### TEXT SECTION
Tinubu to set timeline for top political appointees at retreat starting Wednesday

In 2012, Aruma Oteh, former director-general of the Securities and Exchange Commission (SEC) while appearing before a committee of the House of Representatives, accused Herman Hembe, former chairman of the House Committee on Capital Market, and his deputy, Chris Azubogu, of converting $4,095 to personal use.

The money was given to Hembe as an estacode to attend a conference in the Dominican Republic, but he failed to attend the conference, thereby allegedly committing an offence contrary to section 308 of the Penal Code Act Laws of the Federal Republic of Nigeria (Abuja) 2004 and punishable under section 309 of the same code.

Hembe was absolved of any wrongdoing because, in his testimony, he travelled to the United States but returned when he could not get a connecting flight to the conference in the Dominican Republic. The EFCC would later go to court to get a judgment but the Appeal Court in 2015 said Hembe had no case to answer because the incident was an administrative oversight for which he should have been asked to make a refund. The SEC never disclosed whether they made a request for a refund or they let him go.

Estacode, also known as travel allowance, is money paid to workers while on official duty outside their place of domicile to cover expenditures during travels. It covers expenses for feeding, hotel accommodation, and other incidental expenses while on official engagements.

Under the current arrangements, ministers are entitled to $900; special advisers, $800; directors-general of MDAs, $900; chief justice of Nigeria, $2,000; justices of the Supreme Court, $1,300; Appeal Court president, $1,300; judges of the court, $1,100/$600; Senate president, $1,300; deputy Senate president, $1,100; senators, $950; House of Rep speaker, $1,200; deputy speaker, $1,000, permanent secretaries, $600; officers of level 15-17, $425; levels 7-14, $381 and those on levels 1 to 6, get $206.

Over the years, the public domain had been inundated with reports of abuse of the estacode policy, with top government officials dumping trips, after collecting their estacode allowances. This has become even more pertinent in light of the economic turmoil the country is currently undergoing which some experts say calls for an urgent cut in the cost of governance.

Recent reports had heavily criticised the Nigerian government for carrying large numbers of delegates to COP28, currently going on in Dubai, the United Arab Emirates (UAE), at the expense of taxpayers. The delegation is made up of 1,411 people from Nigeria, with 590 sponsored by the government, although the Federal Government claimed it sponsored 422. The government delegation will stay 13 days or more in Dubai.

### THE DATA

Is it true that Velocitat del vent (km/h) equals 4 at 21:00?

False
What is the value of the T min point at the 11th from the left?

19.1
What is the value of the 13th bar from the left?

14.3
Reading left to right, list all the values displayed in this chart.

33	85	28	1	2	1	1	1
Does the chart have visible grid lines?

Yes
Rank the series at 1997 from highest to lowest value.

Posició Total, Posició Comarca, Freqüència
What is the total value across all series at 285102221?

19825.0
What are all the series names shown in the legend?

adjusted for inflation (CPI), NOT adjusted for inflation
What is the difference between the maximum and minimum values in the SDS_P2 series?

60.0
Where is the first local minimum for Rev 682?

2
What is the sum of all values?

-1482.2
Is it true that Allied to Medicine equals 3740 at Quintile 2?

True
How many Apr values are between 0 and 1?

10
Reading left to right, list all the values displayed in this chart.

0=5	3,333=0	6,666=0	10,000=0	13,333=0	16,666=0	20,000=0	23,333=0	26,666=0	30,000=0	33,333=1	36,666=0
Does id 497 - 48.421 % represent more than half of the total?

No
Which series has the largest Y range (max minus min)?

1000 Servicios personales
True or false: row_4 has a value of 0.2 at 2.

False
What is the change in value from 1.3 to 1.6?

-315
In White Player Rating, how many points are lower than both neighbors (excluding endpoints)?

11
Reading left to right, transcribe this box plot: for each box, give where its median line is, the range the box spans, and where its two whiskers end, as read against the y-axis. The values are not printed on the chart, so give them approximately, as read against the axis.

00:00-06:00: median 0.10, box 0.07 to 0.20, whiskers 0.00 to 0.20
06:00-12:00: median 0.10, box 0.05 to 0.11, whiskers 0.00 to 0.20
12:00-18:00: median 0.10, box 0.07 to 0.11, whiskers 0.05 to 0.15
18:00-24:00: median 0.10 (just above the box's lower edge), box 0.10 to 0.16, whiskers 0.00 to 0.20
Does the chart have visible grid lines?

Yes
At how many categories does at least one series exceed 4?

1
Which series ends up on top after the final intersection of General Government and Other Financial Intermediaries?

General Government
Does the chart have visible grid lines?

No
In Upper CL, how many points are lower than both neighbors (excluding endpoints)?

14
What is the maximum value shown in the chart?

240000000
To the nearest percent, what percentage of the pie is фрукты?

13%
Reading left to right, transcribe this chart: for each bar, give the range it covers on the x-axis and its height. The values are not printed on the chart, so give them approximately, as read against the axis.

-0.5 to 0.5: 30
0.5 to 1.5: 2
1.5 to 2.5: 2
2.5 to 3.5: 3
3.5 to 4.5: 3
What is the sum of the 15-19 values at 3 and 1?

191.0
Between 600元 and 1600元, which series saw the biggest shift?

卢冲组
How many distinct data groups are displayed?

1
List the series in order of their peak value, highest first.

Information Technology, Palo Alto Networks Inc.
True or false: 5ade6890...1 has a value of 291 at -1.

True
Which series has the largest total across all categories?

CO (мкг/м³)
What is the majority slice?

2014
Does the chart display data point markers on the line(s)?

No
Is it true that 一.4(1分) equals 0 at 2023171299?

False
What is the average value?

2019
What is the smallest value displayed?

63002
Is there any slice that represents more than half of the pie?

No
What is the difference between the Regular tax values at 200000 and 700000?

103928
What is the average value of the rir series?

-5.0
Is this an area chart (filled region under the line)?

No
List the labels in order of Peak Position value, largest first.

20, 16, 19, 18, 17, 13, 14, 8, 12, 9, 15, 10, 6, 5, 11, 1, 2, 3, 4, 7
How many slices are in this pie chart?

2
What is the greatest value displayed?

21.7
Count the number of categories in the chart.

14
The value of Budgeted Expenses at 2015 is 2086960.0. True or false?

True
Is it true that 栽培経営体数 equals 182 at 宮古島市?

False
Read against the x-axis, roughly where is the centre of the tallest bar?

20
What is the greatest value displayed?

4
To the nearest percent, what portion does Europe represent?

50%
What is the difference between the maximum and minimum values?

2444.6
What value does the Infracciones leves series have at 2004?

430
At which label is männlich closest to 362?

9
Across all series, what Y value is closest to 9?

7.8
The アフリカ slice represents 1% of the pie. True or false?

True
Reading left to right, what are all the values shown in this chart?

### REQUIRED ACTION
Repeat word for word the stretch of the estacode article from "Over the years, the" through "more in Dubai.".

### TASK RESPONSE
Over the years, the public domain had been inundated with reports of abuse of the estacode policy, with top government officials dumping trips, after collecting their estacode allowances. This has become even more pertinent in light of the economic turmoil the country is currently undergoing which some experts say calls for an urgent cut in the cost of governance.

Recent reports had heavily criticised the Nigerian government for carrying large numbers of delegates to COP28, currently going on in Dubai, the United Arab Emirates (UAE), at the expense of taxpayers. The delegation is made up of 1,411 people from Nigeria, with 590 sponsored by the government, although the Federal Government claimed it sponsored 422. The government delegation will stay 13 days or more in Dubai.